### SELECTED PASSAGE
+++

Re: ClusterIP network slowdown

Michele Codutti <michele.codutti@xxxxxxxx> · Tue, 30 Nov 2010 17:00:19 +0100

Hi Edison, you're right, all the host on the same switch can see the
packages directed to the clusterip. But this is not a problem because
these other hosts are not affected by the slowdown. The only affected
nodes are the ones that are using the clusterip.
I cannot modify any configuration of any switch on my network without a
long process for approval i can not try to enable the igmp snooping
without a strong argument. How can igmp snooping relief some load on the
clustered hosts? 
There are any kernel parameters that i can tune to make clusterip behave
better?
I'm sorry for being so pedant but i need some precise technical
information to modify something in my network.

Thanks.

Il giorno mar, 30/11/2010 alle 10.59 -0200, Edison Figueira ha scritto:
> Hi Michele,
> 
> Both cases is because the CLUSTERIP uses broadcast addresses to
> work, in the first case the message is because the packet is sent to
> two machines and one of them always drops in order, to solve this
> just disable debug netfilter.
> 
> The second case is probably because all the packages that are
> being sent to the CLUSTERIP are being copied to all
> ports on your switch, to confirm this do a tcpdump on any workstation.
> 
> The solution to this case is, enable "IGMP snooping" on your switch.
> 
> Att
> 
> Edison Figueira Junior
> 
> 2010/11/30 Michele Codutti <michele.codutti@xxxxxxxx>
> >
> > Hello, in these days i had fun with the ClusterIP target associated to a
> > web server. All is good and bright with the exception of two issues:
> > - the message "CLUSTERIP: no conntrack!"
> > - a general slowdown of the other network services (like ssh) of the two
> > nodes of the cluster.
> > To solve all my problems i've inserted this iptables rule:
> > iptables -I INPUT 1 -m state --state INVALID -j DROP
> > This is a solution that isn't good enough because i manage the apache2
> > and the clustered ip with heartbeat2.

+++

Chart-based quiz items
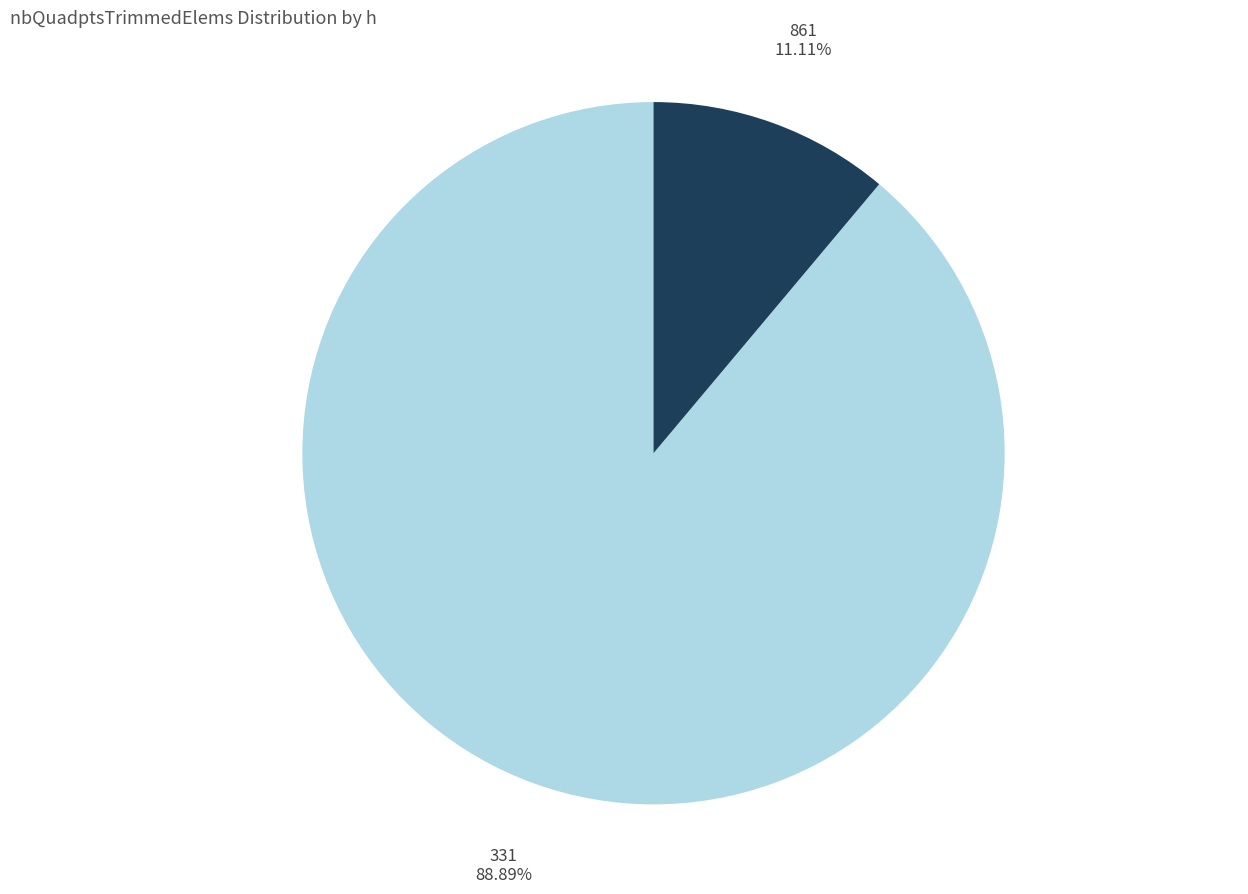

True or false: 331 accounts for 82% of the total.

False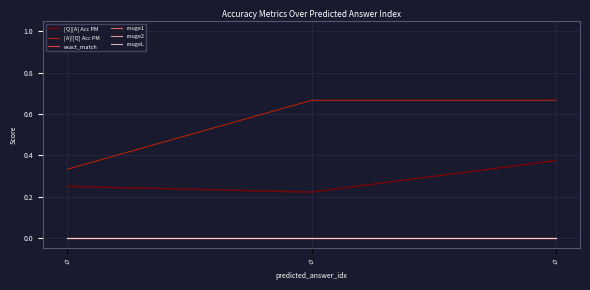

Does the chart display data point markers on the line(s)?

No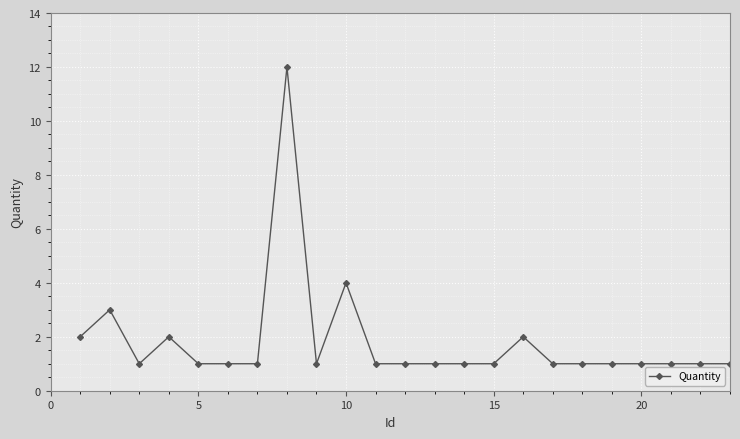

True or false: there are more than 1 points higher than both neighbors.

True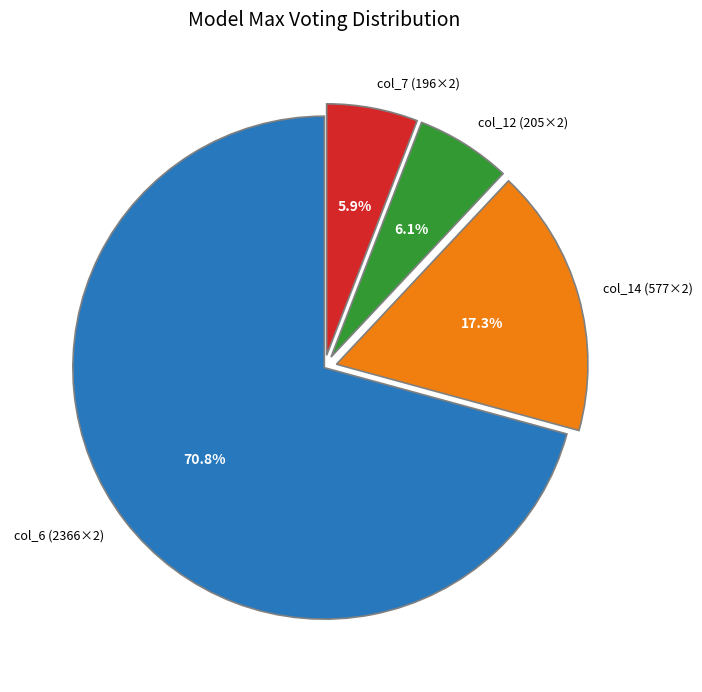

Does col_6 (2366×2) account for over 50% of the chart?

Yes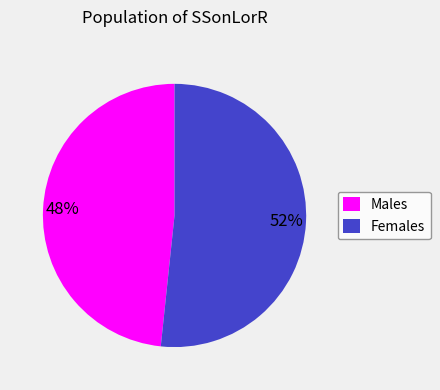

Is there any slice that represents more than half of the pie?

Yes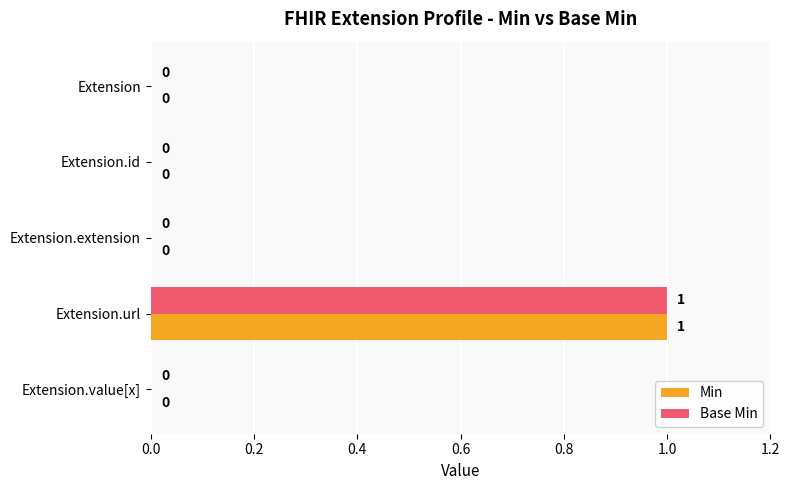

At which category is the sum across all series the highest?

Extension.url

+++

In the ClusterIP thread, which switch feature does Edison Figueira recommend enabling? The entries are not needed for this exercise.

### ANSWER BOX
IGMP snooping.